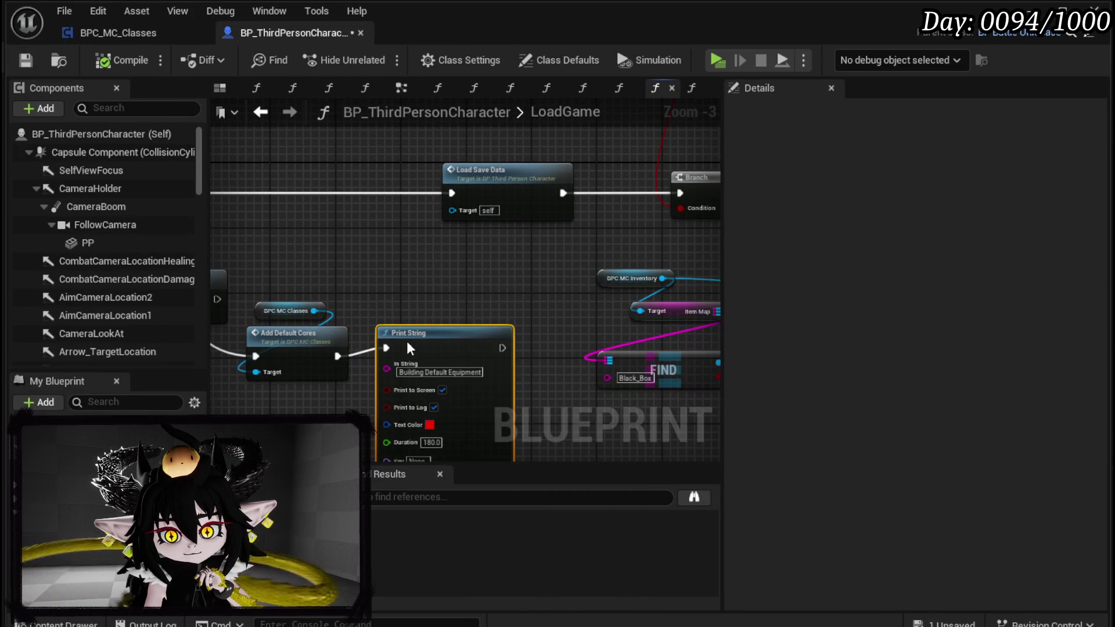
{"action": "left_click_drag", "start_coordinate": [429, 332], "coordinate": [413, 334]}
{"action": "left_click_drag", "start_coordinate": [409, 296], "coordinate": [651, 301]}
* * *
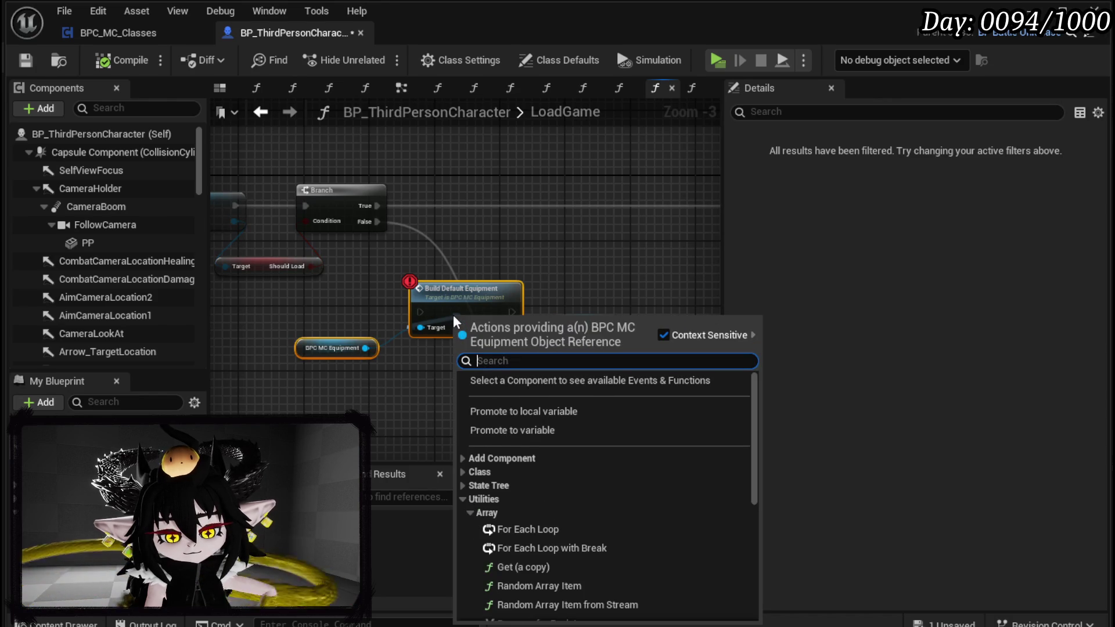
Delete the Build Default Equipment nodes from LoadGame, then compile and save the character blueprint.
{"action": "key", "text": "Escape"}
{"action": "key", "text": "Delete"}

-- YOUR TASK --
Each line that includes "Delete" counts once; state how many such lines the listing has, with no other words.

-- RESPONSE TO THE EXERCISE --
2